Return all the entries exactly. No pictures.

Top of Provided data

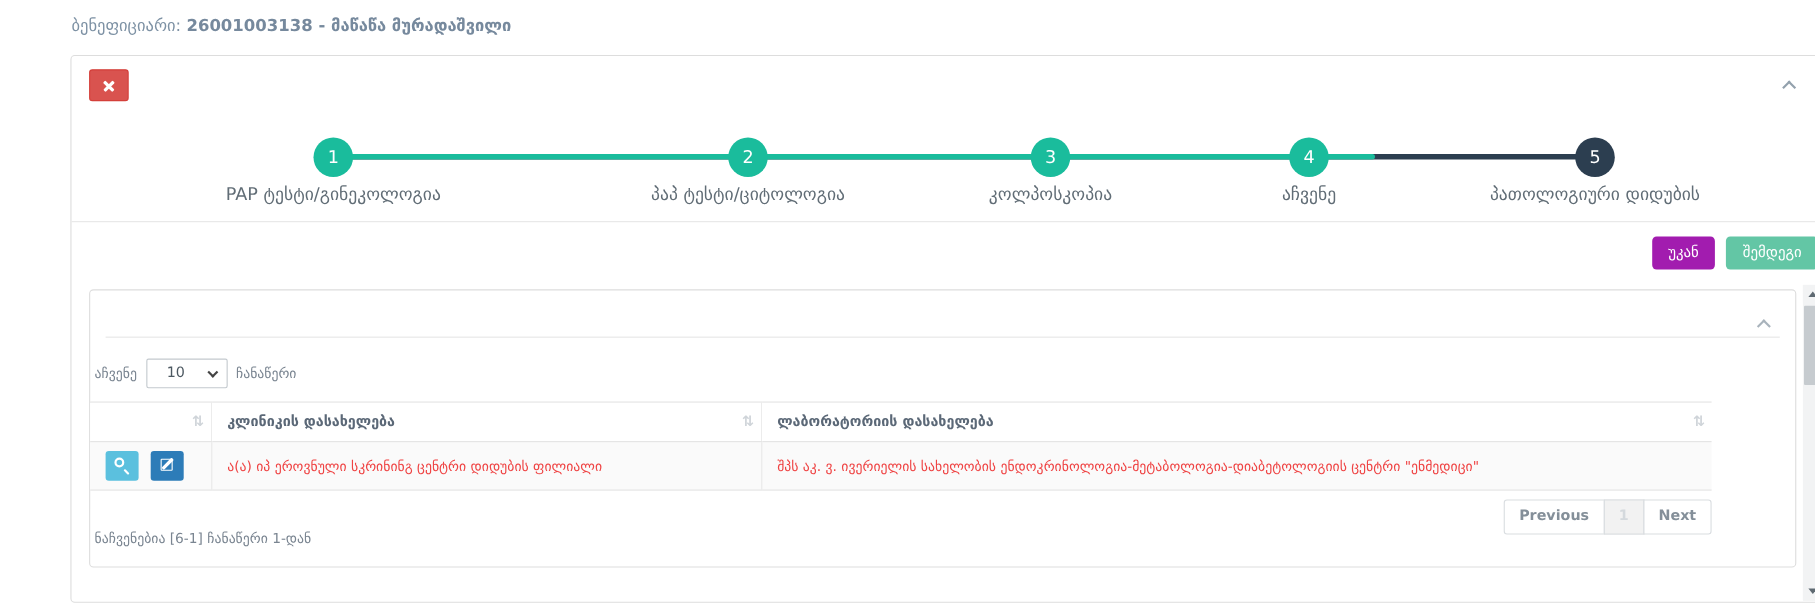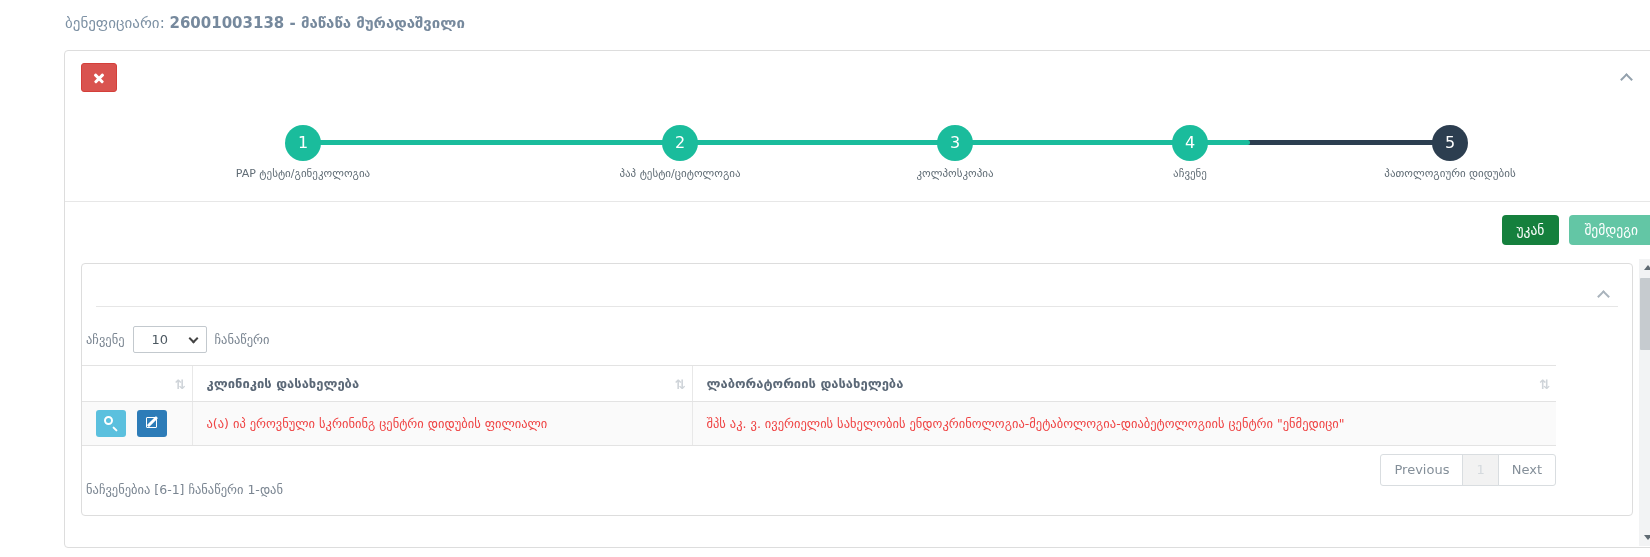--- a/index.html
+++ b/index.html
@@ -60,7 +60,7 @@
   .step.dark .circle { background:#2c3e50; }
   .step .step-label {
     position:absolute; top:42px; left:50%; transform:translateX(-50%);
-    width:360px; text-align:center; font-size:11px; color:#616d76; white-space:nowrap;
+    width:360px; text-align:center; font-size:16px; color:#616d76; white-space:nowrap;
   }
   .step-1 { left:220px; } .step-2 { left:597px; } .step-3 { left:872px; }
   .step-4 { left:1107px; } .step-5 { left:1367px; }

Bottom of Provided data

▶ **Task response**
--- a/index.html
+++ b/index.html
@@ -60,7 +60,7 @@
   .step.dark .circle { background:#2c3e50; }
   .step .step-label {
     position:absolute; top:42px; left:50%; transform:translateX(-50%);
-    width:360px; text-align:center; font-size:11px; color:#616d76; white-space:nowrap;
+    width:360px; text-align:center; font-size:16px; color:#616d76; white-space:nowrap;
   }
   .step-1 { left:220px; } .step-2 { left:597px; } .step-3 { left:872px; }
   .step-4 { left:1107px; } .step-5 { left:1367px; }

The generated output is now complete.